E avevano anche qualche ragione. Proviamo a rileggere il
Satyricon di Petronio o a riguardare il film di Fellini.
Ci mostrano una società con una caotica mescolanza di
popoli, costumi, credenze, il culto del corpo, del
piacere, dove erano sempre più diffuse la promiscuità,
l’omosessualità, la bisessualità, mentre scompariva la
famiglia, crollavano le nascite. Dove la gente, persa la
fede nella religione tradizionale, si rifugiava nei
culti misterici, orgiastici. Segni di disfacimento di un
impero che resisterà altri secoli solo perché aveva
l’esercito, con le sue legioni disciplinate, che
sapevano ancora combattere e morire, e costruire strade,
ponti, città. Ma che all’interno era malato, debole. E
nel vuoto si faceva strada una nuova religione che
adorava un Dio morto sulla croce, i cui seguaci avevano
una moralità ferrea, degna degli antichi romani. E che
facevano proseliti proprio per il loro rigore e il loro
straordinario coraggio.
Ma non è un po’ così oggi nell’Occidente multilingue,
multietnico, promiscuo, postmoderno, dove tanti
cristiani hanno perso la fede? Dove tutto è permesso e
tutti chiedono nuova permissività.
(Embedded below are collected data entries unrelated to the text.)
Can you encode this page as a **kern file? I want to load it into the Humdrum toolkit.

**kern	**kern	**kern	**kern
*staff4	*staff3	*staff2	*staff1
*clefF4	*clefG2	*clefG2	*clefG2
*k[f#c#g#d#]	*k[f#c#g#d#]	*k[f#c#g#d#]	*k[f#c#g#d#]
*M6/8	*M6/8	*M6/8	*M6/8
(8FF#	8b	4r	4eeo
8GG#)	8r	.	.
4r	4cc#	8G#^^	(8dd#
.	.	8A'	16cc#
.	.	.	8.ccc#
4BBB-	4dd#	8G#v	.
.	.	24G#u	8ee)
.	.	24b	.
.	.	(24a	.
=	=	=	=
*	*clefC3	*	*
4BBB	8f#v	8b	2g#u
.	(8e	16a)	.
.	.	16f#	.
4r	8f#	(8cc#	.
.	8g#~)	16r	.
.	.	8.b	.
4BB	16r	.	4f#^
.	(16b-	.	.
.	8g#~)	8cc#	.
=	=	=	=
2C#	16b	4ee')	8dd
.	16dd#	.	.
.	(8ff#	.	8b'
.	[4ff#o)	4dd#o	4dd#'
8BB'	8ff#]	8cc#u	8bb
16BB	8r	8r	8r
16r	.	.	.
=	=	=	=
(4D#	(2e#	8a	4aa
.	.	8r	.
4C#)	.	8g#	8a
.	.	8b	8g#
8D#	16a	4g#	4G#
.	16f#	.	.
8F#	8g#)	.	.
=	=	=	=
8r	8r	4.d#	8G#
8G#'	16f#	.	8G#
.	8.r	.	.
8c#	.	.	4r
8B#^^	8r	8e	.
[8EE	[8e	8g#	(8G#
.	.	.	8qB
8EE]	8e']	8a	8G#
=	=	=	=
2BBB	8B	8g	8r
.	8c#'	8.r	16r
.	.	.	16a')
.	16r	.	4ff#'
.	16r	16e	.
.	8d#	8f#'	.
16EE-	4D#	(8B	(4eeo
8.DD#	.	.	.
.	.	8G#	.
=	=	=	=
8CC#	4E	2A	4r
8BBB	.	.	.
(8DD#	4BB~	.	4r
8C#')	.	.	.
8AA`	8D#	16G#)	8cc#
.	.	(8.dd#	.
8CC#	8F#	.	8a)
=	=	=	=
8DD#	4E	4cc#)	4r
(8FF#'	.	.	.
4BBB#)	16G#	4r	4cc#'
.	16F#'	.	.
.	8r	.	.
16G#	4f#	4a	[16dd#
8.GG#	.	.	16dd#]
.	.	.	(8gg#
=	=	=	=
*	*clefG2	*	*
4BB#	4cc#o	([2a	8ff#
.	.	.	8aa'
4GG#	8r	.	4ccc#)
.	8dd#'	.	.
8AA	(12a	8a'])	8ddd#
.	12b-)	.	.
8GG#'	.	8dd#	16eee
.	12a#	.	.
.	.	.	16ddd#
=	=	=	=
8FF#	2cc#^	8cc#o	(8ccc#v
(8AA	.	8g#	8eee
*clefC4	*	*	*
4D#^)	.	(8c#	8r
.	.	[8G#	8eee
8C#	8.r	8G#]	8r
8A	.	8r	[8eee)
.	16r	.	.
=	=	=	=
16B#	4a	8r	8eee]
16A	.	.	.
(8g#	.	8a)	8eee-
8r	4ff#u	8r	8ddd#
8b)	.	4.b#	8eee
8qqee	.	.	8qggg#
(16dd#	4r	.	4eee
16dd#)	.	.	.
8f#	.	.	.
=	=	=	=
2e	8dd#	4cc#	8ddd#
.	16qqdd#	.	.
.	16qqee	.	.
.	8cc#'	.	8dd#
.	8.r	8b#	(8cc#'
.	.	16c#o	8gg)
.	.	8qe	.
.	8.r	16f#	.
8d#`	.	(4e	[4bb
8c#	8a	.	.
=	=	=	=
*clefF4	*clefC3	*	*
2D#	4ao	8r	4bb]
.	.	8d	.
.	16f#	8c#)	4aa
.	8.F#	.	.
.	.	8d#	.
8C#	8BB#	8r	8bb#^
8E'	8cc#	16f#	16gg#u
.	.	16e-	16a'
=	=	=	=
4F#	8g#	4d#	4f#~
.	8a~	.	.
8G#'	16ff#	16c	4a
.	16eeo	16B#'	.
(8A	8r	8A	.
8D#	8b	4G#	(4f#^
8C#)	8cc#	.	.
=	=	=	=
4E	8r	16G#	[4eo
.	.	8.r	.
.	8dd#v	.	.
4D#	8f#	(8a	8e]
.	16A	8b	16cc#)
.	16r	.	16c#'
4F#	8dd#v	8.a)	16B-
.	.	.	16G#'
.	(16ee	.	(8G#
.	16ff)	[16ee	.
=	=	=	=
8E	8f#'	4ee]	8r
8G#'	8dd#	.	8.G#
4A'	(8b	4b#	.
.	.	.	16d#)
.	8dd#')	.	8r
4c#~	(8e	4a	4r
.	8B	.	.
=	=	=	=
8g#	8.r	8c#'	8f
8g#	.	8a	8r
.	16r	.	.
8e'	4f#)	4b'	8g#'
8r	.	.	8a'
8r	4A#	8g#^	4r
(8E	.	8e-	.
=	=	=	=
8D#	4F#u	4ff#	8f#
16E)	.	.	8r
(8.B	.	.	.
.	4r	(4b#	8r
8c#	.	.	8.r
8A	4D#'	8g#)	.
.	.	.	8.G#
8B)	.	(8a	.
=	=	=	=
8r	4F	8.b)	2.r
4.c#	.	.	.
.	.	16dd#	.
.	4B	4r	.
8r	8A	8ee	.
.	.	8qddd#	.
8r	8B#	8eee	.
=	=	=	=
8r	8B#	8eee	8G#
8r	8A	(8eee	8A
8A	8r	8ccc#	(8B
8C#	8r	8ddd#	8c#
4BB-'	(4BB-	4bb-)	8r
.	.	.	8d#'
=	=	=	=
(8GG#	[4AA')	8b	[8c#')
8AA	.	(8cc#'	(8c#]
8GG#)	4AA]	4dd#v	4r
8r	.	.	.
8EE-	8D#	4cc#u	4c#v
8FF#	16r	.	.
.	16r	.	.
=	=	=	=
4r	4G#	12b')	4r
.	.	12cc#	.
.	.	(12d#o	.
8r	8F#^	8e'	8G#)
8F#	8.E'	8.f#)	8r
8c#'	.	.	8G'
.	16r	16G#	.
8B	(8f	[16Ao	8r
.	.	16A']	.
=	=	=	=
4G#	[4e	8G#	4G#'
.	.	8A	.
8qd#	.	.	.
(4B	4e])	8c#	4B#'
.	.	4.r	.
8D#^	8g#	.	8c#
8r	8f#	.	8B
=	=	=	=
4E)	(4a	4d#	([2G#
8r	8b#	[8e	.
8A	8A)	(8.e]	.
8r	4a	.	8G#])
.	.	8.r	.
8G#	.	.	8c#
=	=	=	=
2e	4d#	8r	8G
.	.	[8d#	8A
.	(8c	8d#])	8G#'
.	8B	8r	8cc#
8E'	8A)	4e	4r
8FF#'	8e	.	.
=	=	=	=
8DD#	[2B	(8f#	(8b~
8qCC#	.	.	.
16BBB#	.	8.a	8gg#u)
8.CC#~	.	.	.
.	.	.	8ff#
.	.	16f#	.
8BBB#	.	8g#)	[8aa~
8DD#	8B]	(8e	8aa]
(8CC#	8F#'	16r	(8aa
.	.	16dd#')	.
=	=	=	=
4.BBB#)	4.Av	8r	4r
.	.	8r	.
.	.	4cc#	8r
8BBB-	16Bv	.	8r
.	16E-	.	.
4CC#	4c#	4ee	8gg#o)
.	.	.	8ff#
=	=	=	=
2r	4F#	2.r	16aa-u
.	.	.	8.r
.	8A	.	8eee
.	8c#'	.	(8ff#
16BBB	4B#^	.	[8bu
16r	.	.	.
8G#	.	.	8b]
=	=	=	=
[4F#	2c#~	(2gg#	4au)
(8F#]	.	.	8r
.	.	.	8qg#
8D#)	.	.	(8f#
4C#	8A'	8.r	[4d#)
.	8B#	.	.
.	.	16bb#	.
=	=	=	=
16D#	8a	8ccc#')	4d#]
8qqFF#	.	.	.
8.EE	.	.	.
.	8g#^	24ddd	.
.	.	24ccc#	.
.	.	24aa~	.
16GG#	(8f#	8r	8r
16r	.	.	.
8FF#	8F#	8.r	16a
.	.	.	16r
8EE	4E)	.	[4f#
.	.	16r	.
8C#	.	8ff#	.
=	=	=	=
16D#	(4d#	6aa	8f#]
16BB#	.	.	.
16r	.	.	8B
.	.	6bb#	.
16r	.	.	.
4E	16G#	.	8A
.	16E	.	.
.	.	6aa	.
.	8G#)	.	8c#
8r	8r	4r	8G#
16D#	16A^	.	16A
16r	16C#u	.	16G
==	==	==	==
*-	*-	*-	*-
Dove la gente evita
il lavoro manuale, faticoso, dove nessuno ha voglia di
battersi e morire per un ideale di moralità.
Ed ecco allora che un’antichissima religione, l’Islam,
riappare sotto forma di «integralismo islamico» con la
lapidazione, il taglio della mano. Copre le donne da
capo a piedi, proibisce l’alcool, l’adulterio, tutto ciò
che delizia il nostro edonismo. L’Islam penetra oggi in
Europa con i suoi emigranti che vi arrivano con sforzi
terribili e vi costituiscono comunità forti, solidali,
compatte. E non nascondono la loro intenzione di
convertirci, di islamizzarci. Il loro rigore puritano,
la loro denuncia della corruzione in alcuni genera
ammirazione, fa proseliti.
Però attenti: l’«integralismo islamico», a differenza
del Cristianesimo, non è una religione di pace, ma di
guerra. E ha scatenato la guerra contro tutto quanto è
occidentale, mandando all’assalto guerrieri senza pietà
che non temono la morte, che l’affrontano impavidi. E
che perciò, come scriveva Hegel, hanno un enorme
vantaggio su coloro che invece hanno paura di morire,
che vogliono salvare la propria vita, le proprie
abitudini, le proprie comodità. E magari anche la
propria pigrizia, la droga, e perfino il piacere di
sentirsi tanto comprensivi, aperti, buoni.